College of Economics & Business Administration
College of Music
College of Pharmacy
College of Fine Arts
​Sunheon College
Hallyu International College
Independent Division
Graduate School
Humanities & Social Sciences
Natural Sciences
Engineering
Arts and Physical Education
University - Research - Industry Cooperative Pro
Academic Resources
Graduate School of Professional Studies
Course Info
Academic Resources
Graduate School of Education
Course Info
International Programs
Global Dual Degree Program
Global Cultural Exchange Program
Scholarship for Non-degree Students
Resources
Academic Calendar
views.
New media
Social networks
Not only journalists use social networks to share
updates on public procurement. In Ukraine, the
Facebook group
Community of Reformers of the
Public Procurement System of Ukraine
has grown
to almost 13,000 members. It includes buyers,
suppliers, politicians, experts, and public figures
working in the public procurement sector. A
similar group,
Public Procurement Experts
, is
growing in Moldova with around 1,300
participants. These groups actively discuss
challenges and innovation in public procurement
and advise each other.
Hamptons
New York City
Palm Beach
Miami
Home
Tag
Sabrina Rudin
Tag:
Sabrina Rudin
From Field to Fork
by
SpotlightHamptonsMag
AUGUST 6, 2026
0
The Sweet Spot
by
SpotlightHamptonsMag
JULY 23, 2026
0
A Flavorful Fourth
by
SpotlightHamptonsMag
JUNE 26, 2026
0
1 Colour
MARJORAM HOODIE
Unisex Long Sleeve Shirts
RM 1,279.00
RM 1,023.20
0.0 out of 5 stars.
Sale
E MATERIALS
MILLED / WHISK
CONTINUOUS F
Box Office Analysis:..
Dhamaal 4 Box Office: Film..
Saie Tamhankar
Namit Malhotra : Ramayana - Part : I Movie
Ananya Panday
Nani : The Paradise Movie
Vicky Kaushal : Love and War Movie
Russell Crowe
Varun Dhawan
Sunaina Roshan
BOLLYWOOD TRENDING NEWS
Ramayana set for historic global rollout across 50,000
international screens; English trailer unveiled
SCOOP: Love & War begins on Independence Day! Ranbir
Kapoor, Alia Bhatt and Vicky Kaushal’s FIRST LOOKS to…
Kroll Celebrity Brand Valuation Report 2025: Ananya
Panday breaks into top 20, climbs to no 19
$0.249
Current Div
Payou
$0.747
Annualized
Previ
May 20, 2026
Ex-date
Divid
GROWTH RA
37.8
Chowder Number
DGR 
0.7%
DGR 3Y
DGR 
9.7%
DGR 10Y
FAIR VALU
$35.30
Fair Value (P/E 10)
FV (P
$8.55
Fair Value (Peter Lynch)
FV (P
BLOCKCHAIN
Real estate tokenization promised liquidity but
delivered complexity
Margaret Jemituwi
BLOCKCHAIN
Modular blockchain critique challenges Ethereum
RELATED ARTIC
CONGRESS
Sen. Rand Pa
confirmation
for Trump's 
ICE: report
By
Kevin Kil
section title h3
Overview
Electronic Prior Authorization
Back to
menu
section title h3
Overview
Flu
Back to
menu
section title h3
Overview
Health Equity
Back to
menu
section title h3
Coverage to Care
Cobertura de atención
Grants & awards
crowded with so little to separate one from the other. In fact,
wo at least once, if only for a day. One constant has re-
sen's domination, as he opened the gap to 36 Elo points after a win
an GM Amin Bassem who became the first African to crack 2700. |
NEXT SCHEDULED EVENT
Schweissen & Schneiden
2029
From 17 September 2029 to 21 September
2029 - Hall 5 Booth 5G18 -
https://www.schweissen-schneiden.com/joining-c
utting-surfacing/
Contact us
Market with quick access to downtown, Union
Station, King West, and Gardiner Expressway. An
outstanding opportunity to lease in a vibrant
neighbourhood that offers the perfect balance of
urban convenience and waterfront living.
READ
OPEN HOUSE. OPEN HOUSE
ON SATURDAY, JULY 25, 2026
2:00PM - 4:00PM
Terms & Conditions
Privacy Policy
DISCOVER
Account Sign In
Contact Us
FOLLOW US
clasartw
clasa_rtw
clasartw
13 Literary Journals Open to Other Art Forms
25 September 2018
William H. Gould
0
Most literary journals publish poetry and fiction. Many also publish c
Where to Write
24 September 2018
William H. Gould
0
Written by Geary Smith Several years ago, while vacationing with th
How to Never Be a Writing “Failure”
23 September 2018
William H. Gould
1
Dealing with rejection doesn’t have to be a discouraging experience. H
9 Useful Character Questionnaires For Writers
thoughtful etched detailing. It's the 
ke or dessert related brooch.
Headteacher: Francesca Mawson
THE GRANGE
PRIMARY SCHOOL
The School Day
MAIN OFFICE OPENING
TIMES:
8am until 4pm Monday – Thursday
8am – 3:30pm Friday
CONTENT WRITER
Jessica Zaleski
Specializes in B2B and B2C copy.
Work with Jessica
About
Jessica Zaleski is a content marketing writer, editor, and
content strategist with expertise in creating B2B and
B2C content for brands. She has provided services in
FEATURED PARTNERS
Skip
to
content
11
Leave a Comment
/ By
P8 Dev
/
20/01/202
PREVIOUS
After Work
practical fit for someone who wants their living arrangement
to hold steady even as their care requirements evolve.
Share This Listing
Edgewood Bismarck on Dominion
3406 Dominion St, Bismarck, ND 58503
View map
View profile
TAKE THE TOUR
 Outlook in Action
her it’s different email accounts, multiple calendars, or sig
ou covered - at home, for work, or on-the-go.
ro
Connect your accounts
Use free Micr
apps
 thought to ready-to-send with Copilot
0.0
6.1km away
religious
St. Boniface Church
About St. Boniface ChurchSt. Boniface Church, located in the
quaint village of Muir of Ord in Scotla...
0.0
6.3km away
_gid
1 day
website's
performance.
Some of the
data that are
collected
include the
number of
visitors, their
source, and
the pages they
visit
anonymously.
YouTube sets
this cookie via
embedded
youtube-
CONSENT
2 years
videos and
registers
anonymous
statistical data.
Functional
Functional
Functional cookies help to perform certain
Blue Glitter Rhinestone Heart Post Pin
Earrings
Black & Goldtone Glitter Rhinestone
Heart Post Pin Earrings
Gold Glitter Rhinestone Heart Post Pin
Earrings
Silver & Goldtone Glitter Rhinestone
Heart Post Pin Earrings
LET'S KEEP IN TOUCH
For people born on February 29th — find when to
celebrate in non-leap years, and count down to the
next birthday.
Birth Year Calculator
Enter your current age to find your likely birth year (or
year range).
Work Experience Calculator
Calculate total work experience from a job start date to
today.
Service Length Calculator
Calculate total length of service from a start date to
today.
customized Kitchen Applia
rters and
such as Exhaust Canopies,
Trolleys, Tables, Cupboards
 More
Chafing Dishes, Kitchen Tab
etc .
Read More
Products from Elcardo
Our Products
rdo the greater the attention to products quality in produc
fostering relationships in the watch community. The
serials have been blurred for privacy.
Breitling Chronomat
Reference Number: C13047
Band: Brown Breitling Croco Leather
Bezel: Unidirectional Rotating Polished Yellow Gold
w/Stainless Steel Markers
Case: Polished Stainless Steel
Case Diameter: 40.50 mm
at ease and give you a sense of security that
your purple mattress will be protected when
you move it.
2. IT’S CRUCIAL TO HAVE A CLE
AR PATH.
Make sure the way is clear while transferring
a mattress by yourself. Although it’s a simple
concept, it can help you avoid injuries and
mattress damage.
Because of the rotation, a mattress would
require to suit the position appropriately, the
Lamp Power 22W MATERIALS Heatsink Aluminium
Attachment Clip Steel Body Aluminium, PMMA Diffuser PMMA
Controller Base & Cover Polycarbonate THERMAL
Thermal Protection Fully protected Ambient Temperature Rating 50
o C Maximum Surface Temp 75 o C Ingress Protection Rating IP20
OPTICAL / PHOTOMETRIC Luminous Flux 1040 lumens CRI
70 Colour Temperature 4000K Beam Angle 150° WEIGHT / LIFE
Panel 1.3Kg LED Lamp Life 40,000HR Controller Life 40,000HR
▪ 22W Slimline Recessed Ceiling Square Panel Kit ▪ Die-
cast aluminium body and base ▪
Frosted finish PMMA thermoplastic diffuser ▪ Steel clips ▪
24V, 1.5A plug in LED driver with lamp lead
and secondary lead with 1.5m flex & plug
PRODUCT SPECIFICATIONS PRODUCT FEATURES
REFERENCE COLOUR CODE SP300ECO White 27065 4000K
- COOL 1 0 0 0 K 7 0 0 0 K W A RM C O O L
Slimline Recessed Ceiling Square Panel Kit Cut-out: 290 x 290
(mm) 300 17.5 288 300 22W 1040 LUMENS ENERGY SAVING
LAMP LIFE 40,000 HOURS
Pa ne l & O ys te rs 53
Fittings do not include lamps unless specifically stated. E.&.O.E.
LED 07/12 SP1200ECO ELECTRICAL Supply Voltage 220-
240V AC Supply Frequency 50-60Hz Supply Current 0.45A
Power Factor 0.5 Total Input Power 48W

_To-do item_. Look back at the data above. Transcribe exactly the lines starting at the line that contains "Natural Sciences" and ending at the line that contains "Ananya Panday".

_Expected answer_.
Natural Sciences
Engineering
Arts and Physical Education
University - Research - Industry Cooperative Pro
Academic Resources
Graduate School of Professional Studies
Course Info
Academic Resources
Graduate School of Education
Course Info
International Programs
Global Dual Degree Program
Global Cultural Exchange Program
Scholarship for Non-degree Students
Resources
Academic Calendar
views.
New media
Social networks
Not only journalists use social networks to share
updates on public procurement. In Ukraine, the
Facebook group
Community of Reformers of the
Public Procurement System of Ukraine
has grown
to almost 13,000 members. It includes buyers,
suppliers, politicians, experts, and public figures
working in the public procurement sector. A
similar group,
Public Procurement Experts
, is
growing in Moldova with around 1,300
participants. These groups actively discuss
challenges and innovation in public procurement
and advise each other.
Hamptons
New York City
Palm Beach
Miami
Home
Tag
Sabrina Rudin
Tag:
Sabrina Rudin
From Field to Fork
by
SpotlightHamptonsMag
AUGUST 6, 2026
0
The Sweet Spot
by
SpotlightHamptonsMag
JULY 23, 2026
0
A Flavorful Fourth
by
SpotlightHamptonsMag
JUNE 26, 2026
0
1 Colour
MARJORAM HOODIE
Unisex Long Sleeve Shirts
RM 1,279.00
RM 1,023.20
0.0 out of 5 stars.
Sale
E MATERIALS
MILLED / WHISK
CONTINUOUS F
Box Office Analysis:..
Dhamaal 4 Box Office: Film..
Saie Tamhankar
Namit Malhotra : Ramayana - Part : I Movie
Ananya Panday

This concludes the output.